I thought I would introduce myself as I have been a member for a while but never posted.

Im 24, 5ft 7" and 13st 1lb. I have been training for a few years but only nin the last year have realised the importance of proper nutrition. I train 4 times a week:

Monday - Legs

Tuesday - Chest and Tris

Wednesday - Rest

Thursday - Back and Bis

Friday - Shoulders

After reading a lot of post on here I think I may be overtraining? I used to do Legs and shoulders together but was finding sometimes after my leg workout I couldn't face doing anything else!

Currently doing a 6 week cycle of T-bullets with Reload starting on week 4 (4th week atm) I have gained 9lb in the 4 weeks so far! This is my 3rd cycle with them and have had good gains previously but have lost alot of the gains over the weeks once finished. Previously I have only run them for 4 weeks and only used Reload on the 2nd cycle. I have also been eating a lot more and a lot cleaner this time so am hoping for a better result. My plan is once I have finished this cycle to start a cut and finally get rid of the unwanted fat! I will post pics once I have finished the bullets. I will also post my diet in the diet section for you to see.

Sorry for the big post lol


----------



## Ben_Dover (Apr 12, 2012)

Welcome


----------



## justheretosnoop (Jun 15, 2012)

Welcome to MC mate, it's always good when you 'lurkers' finally start posting!

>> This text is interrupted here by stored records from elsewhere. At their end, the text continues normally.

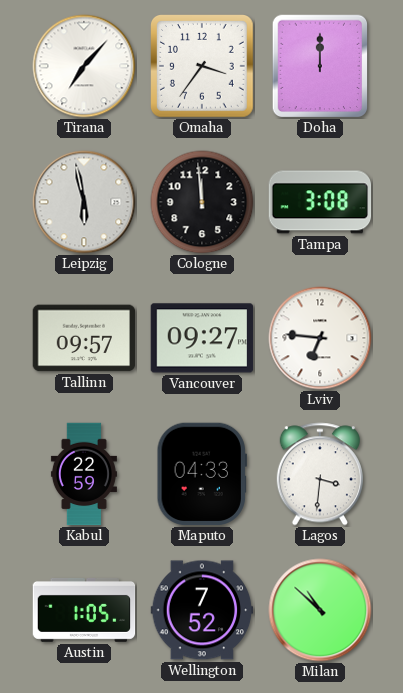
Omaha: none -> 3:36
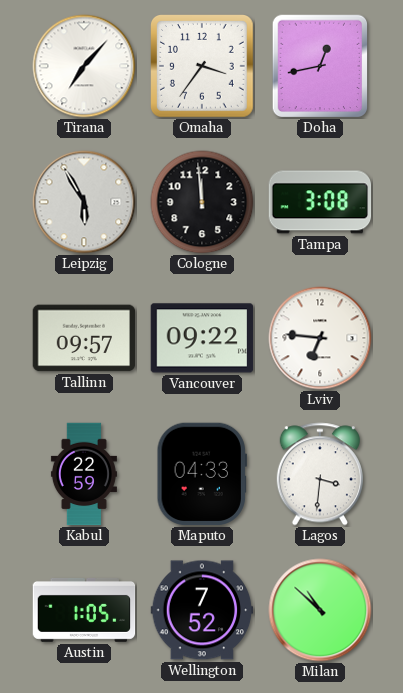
Doha: 12:00 -> 12:43
Leipzig: 5:58 -> 5:55
Vancouver: 09:27 -> 09:22
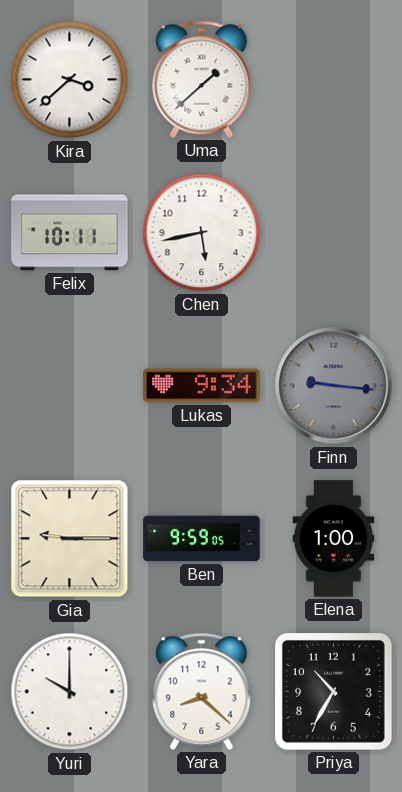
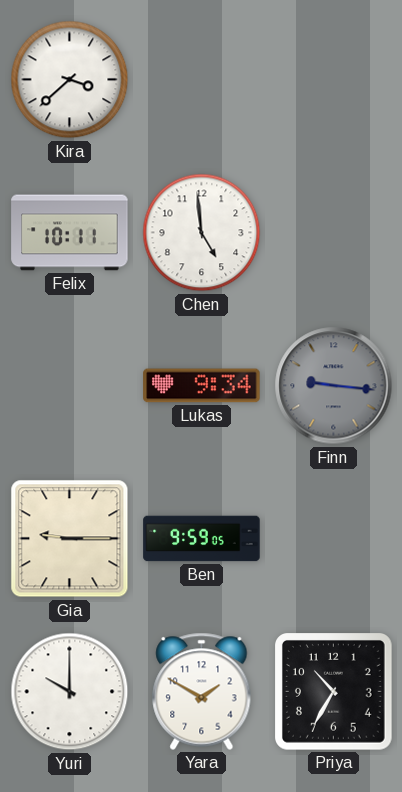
Uma: 1:38 -> none
Chen: 5:43 -> 4:59
Elena: 1:00 -> none
Yara: 8:22 -> 1:50
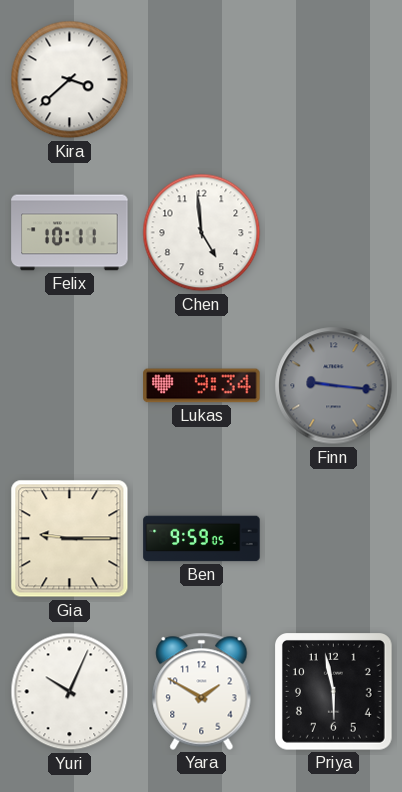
Yuri: 10:00 -> 10:04
Priya: 10:35 -> 5:58
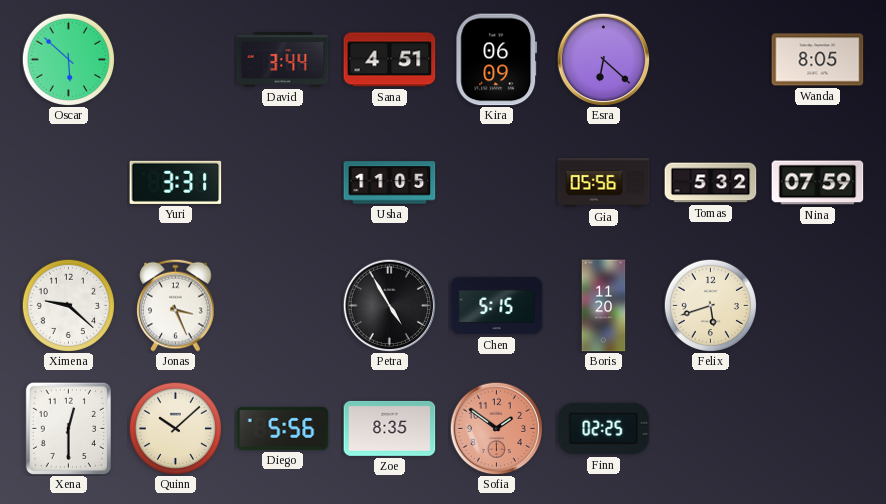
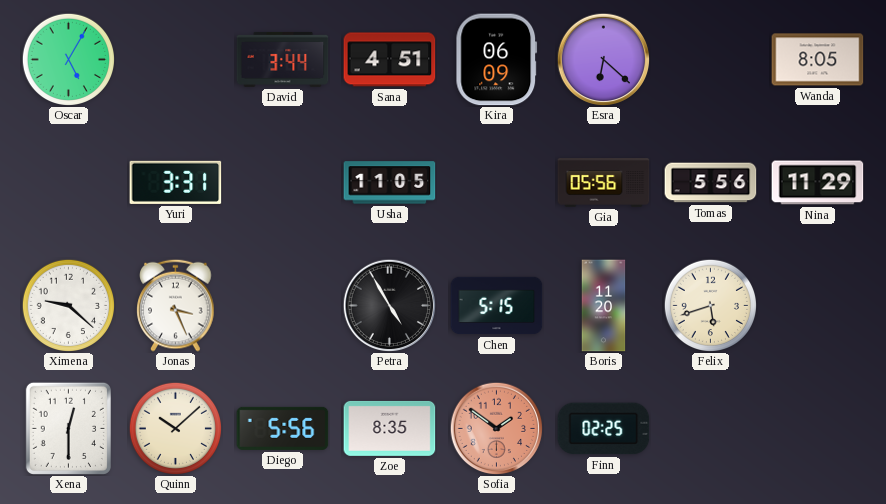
Oscar: 5:52 -> 5:05
Tomas: 5:32 -> 5:56
Nina: 07:59 -> 11:29
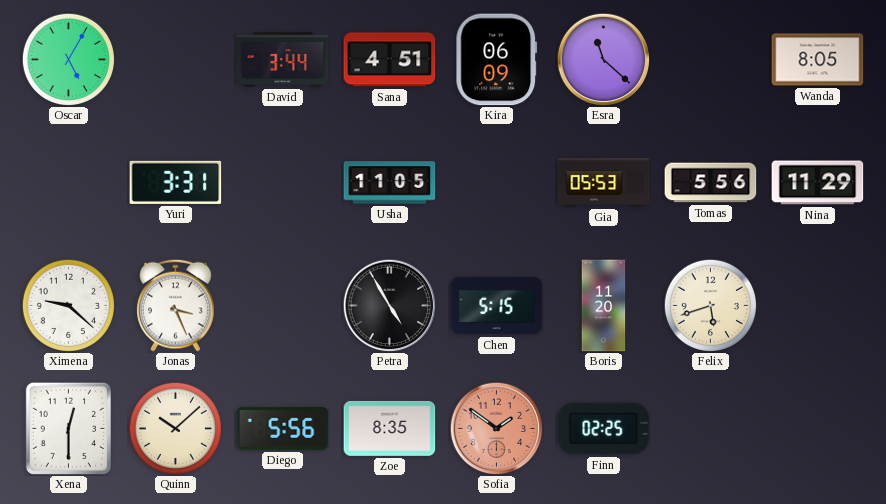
Esra: 6:22 -> 11:22
Gia: 05:56 -> 05:53
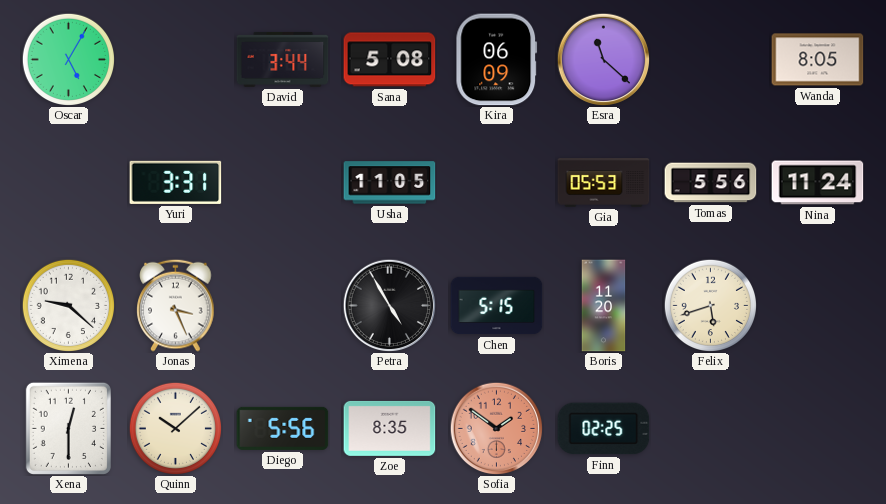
Sana: 4:51 -> 5:08
Nina: 11:29 -> 11:24
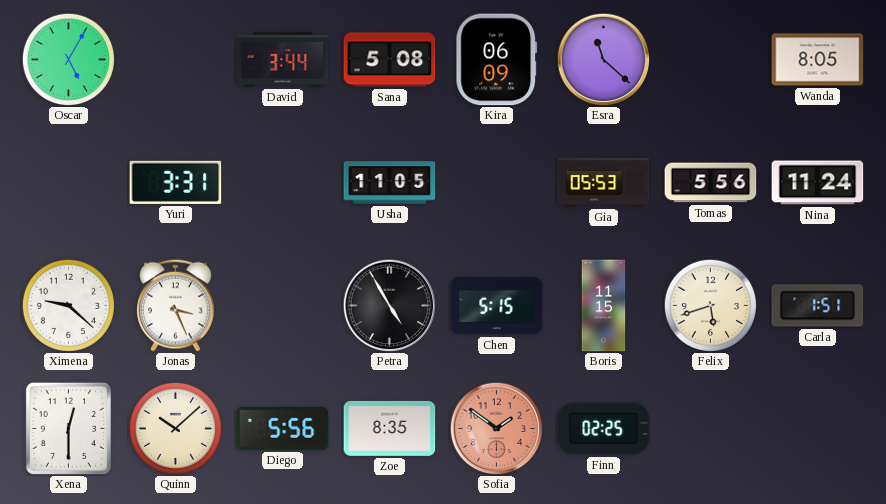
Boris: 11:20 -> 11:15
Carla: none -> 1:51
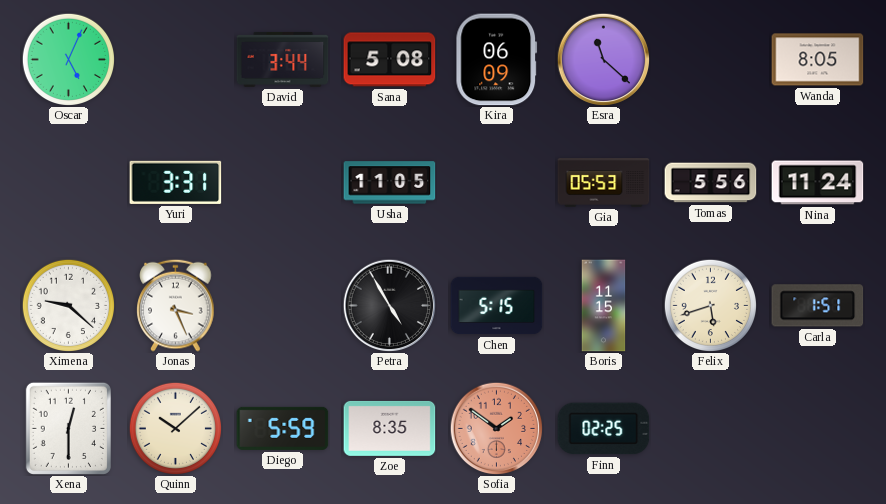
Oscar: 5:05 -> 5:04
Diego: 5:56 -> 5:59
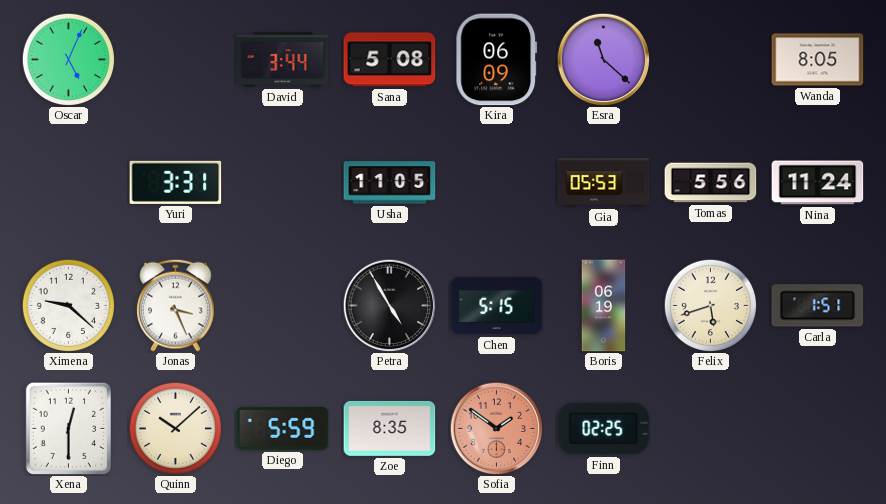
Boris: 11:15 -> 06:19
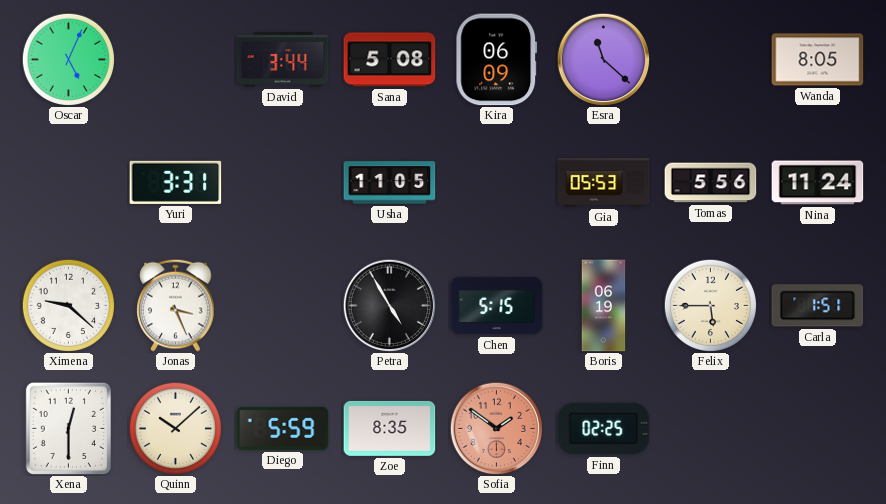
Felix: 5:42 -> 5:45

As for the over training, perhaps but perhaps not. If this is your third cycle then maybe it warrants 4 days, I couldn't be 100% to be honest. If I was going to reduce it down to 3 I wouldn't be putting anything with legs though, they make up half of your body after all. Maybe do chest/shoulders/tri, back/bi/abs, legs. You shouldn't really need too much arm isolation work as they'll obviously be getting hit indirectly via chest & back anyway.


----------